When everything failed and an African World Cup became inevitable, Europeans resorted to issuing self-righteous statements in a way that only Europeans and Americans can. Bayern Munich president Uli Hoeness said that awarding the tournament to Africa was the “biggest wrong decision” FIFA has ever made. Like everyone else, he put the anomaly down to corruption in the organisation.

But a resolute Blatter described Hoeness’ statement as an “anti-Africa prejudice”.

“There is still in the so-called 'old world' a feeling that why the hell should Africa organise a World Cup,” the FIFA boss said. “Colonialists over the past 100 years have gone to Africa and taken out all the best things, and now they are taking all the best footballers. There's no respect.”

In an LOL turn of events, Hoeness, the one-time ‘clean-up FIFA’ spokesman is presently serving a three- and-a-half year jail term after being convicted of tax evasion.

After Africa and South America had had their turns in Blatter’s rotational system, the pendulum swung back to Europe. England was believed to have a fair chance for 2018 until their media poked its priggish nose into sensitive places. The  Sunday Times pulled off a ‘Fake Sheik’ stunt and caught two FIFA delegates on camera agreeing to sell their vote for a sum of money. FIFA suspended the pair, but the English bid lost many friends in high areas.

The BBC compounded the problem with a Panorama program claiming that some FIFA delegates had taken bribes in the early 1990s. On announcement day, England gathered all its celebrities, from David Beckham to Prince William, but left shamefaced after getting just two votes. As expected, they went back to their theme song: “Corruption in FIFA”.

The English protest seemed to have run out of steam, with stories demonizing FIFA reducing to a trickle as there was a sense of resignation to the apparent inevitability of a Blatter re-election…. until America’s FBI came in with their indictment of football officials over corruption.
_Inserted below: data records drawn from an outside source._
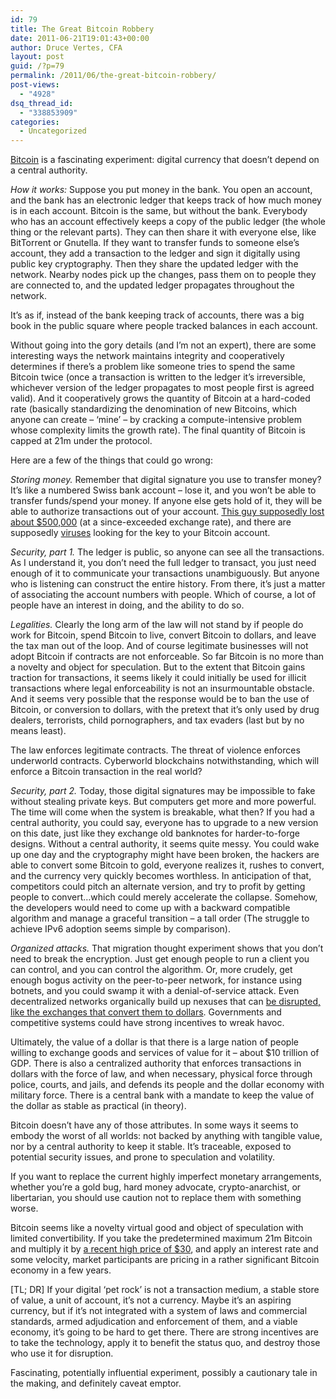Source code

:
 ```yaml
---
id: 79
title: The Great Bitcoin Robbery
date: 2011-06-21T19:01:43+00:00
author: Druce Vertes, CFA
layout: post
guid: /?p=79
permalink: /2011/06/the-great-bitcoin-robbery/
post-views:
  - "4928"
dsq_thread_id:
  - "338853909"
categories:
  - Uncategorized
---
```

[Bitcoin](http://www.bitcoin.org/bitcoin.pdf) is a fascinating experiment: digital currency that doesn&#8217;t depend on a central authority.  
<!--more-->

  
_How it works:_ Suppose you put money in the bank. You open an account, and the bank has an electronic ledger that keeps track of how much money is in each account. Bitcoin is the same, but without the bank. Everybody who has an account effectively keeps a copy of the public ledger (the whole thing or the relevant parts). They can then share it with everyone else, like BitTorrent or Gnutella. If they want to transfer funds to someone else&#8217;s account, they add a transaction to the ledger and sign it digitally using public key cryptography. Then they share the updated ledger with the network. Nearby nodes pick up the changes, pass them on to people they are connected to, and the updated ledger propagates throughout the network.

It&#8217;s as if, instead of the bank keeping track of accounts, there was a big book in the public square where people tracked balances in each account.

Without going into the gory details (and I&#8217;m not an expert), there are some interesting ways the network maintains integrity and cooperatively determines if there&#8217;s a problem like someone tries to spend the same Bitcoin twice (once a transaction is written to the ledger it&#8217;s irreversible, whichever version of the ledger propagates to most people first is agreed valid). And it cooperatively grows the quantity of Bitcoin at a hard-coded rate (basically standardizing the denomination of new Bitcoins, which anyone can create &#8211; &#8216;mine&#8217; &#8211; by cracking a compute-intensive problem whose complexity limits the growth rate). The final quantity of Bitcoin is capped at 21m under the protocol.

Here are a few of the things that could go wrong:

_Storing money._ Remember that digital signature you use to transfer money? It&#8217;s like a numbered Swiss bank account &#8211; lose it, and you won&#8217;t be able to transfer funds/spend your money. If anyone else gets hold of it, they will be able to authorize transactions out of your account. [This guy supposedly lost about $500,000](http://gawker.com/5811868/a-500000-geek-cyberheist) (at a since-exceeded exchange rate), and there are supposedly [viruses](http://gawker.com/5813119/this-virus-steals-all-your-bitcoins) looking for the key to your Bitcoin account.

_Security, part 1._ The ledger is public, so anyone can see all the transactions. As I understand it, you don&#8217;t need the full ledger to transact, you just need enough of it to communicate your transactions unambiguously. But anyone who is listening can construct the entire history. From there, it&#8217;s just a matter of associating the account numbers with people. Which of course, a lot of people have an interest in doing, and the ability to do so.

_Legalities._ Clearly the long arm of the law will not stand by if people do work for Bitcoin, spend Bitcoin to live, convert Bitcoin to dollars, and leave the tax man out of the loop. And of course legitimate businesses will not adopt Bitcoin if contracts are not enforceable. So far Bitcoin is no more than a novelty and object for speculation. But to the extent that Bitcoin gains traction for transactions, it seems likely it could initially be used for illicit transactions where legal enforceability is not an insurmountable obstacle. And it seems very possible that the response would be to ban the use of Bitcoin, or conversion to dollars, with the pretext that it&#8217;s only used by drug dealers, terrorists, child pornographers, and tax evaders (last but by no means least).

The law enforces legitimate contracts. The threat of violence enforces underworld contracts. Cyberworld blockchains notwithstanding, which will enforce a Bitcoin transaction in the real world?

_Security, part 2._ Today, those digital signatures may be impossible to fake without stealing private keys. But computers get more and more powerful. The time will come when the system is breakable, what then? If you had a central authority, you could say, everyone has to upgrade to a new version on this date, just like they exchange old banknotes for harder-to-forge designs. Without a central authority, it seems quite messy. You could wake up one day and the cryptography might have been broken, the hackers are able to convert some Bitcoin to gold, everyone realizes it, rushes to convert, and the currency very quickly becomes worthless. In anticipation of that, competitors could pitch an alternate version, and try to profit by getting people to convert&#8230;which could merely accelerate the collapse. Somehow, the developers would need to come up with a backward compatible algorithm and manage a graceful transition &#8211; a tall order (The struggle to achieve IPv6 adoption seems simple by comparison).

_Organized attacks._ That migration thought experiment shows that you don&#8217;t need to break the encryption. Just get enough people to run a client you can control, and you can control the algorithm. Or, more crudely, get enough bogus activity on the peer-to-peer network, for instance using botnets, and you could swamp it with a denial-of-service attack. Even decentralized networks organically build up nexuses that can [be disrupted, like the exchanges that convert them to dollars](http://gizmodo.com/5813622/bitcoin-price-tumbles-after-massive-account-hack-and-sell+off-on-trading-site-mtgox). Governments and competitive systems could have strong incentives to wreak havoc.

Ultimately, the value of a dollar is that there is a large nation of people willing to exchange goods and services of value for it &#8211; about $10 trillion of GDP. There is also a centralized authority that enforces transactions in dollars with the force of law, and when necessary, physical force through police, courts, and jails, and defends its people and the dollar economy with military force. There is a central bank with a mandate to keep the value of the dollar as stable as practical (in theory).

Bitcoin doesn&#8217;t have any of those attributes. In some ways it seems to embody the worst of all worlds: not backed by anything with tangible value, nor by a central authority to keep it stable. It&#8217;s traceable, exposed to potential security issues, and prone to speculation and volatility.

If you want to replace the current highly imperfect monetary arrangements, whether you&#8217;re a gold bug, hard money advocate, crypto-anarchist, or libertarian, you should use caution not to replace them with something worse.

Bitcoin seems like a novelty virtual good and object of speculation with limited convertibility. If you take the predetermined maximum 21m Bitcoin and multiply it by <a style="text-decoration: underline;" href="http://bitcoincharts.com/charts/mtgoxUSD">a recent high price of $30</a>, and apply an interest rate and some velocity, market participants are pricing in a rather significant Bitcoin economy in a few years.

[TL; DR] If your digital &#8216;pet rock&#8217; is not a transaction medium, a stable store of value, a unit of account, it&#8217;s not a currency. Maybe it&#8217;s an aspiring currency, but if it&#8217;s not integrated with a system of laws and commercial standards, armed adjudication and enforcement of them, and a viable economy, it&#8217;s going to be hard to get there. There are strong incentives are to take the technology, apply it to benefit the status quo, and destroy those who use it for disruption.

Fascinating, potentially influential experiment, possibly a cautionary tale in the making, and definitely caveat emptor.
Anyone who believes that the FBI charges, curiously timed to cause a news splash just before the FIFA elections, are really about corruption probably also believed that Saddam Hussein had weapons of mass destruction.

If Americans were really that concern about corruption in sports bodies they should have started by jailing all their officials involved in the extremely flawed process of awarding the 2002 Winter Olympics to Salt Lake City (Utah, USA) by IOC. That was one of the biggest scandals in the world of sport. The IOC suspended ten members as a result and changed many rules, making it Ground Zero for corruption in sport. But the American officials at the heart of it were quickly cleared of any wrongdoing by their country’s Justice Department.

But when a questionable bidding process awards the World Cup to Russia and offers Vladimir Putin another opportunity to chest-thump, like he did after a successful Sochi Winter Olympics, then America rediscovers its urge to fight corruption in sport.

So is the FIFA debate going to be another incident in which Africans walk blindly into an alley of Western interests crudely disguised as a moral crusade or are we going to be independent-minded and consider where our own interests lie?

It is Blatter who expanded the World Club Championship to include African teams. Previously it was contested between Europe and South America, ostensibly because clubs from this continent were unworthy to share the same platform with the lofty Europeans. That was classic football apartheid.

It was Blatter who started the Confederations Cup where the African national champion competes with the finest from all continents. The self-important Europeans tried to stall that too, calling it a meaningless competition.

It is Blatter who splits the World Cup cash equally and gives our federations more than $500,000 in annual development grants. In Uganda, that money is largely swindled but that is hardly the big man’s fault. Countries like Rwanda and Ethiopia have used the same grant to construct wonderful football academies.

Nobody outside of Europe wants to take us back to the Euro-centric FIFA that behaved like colonial masters. That’s why Blatter was re-elected comfortably and, make no mistake, another four years of the Swiss is good for Africa.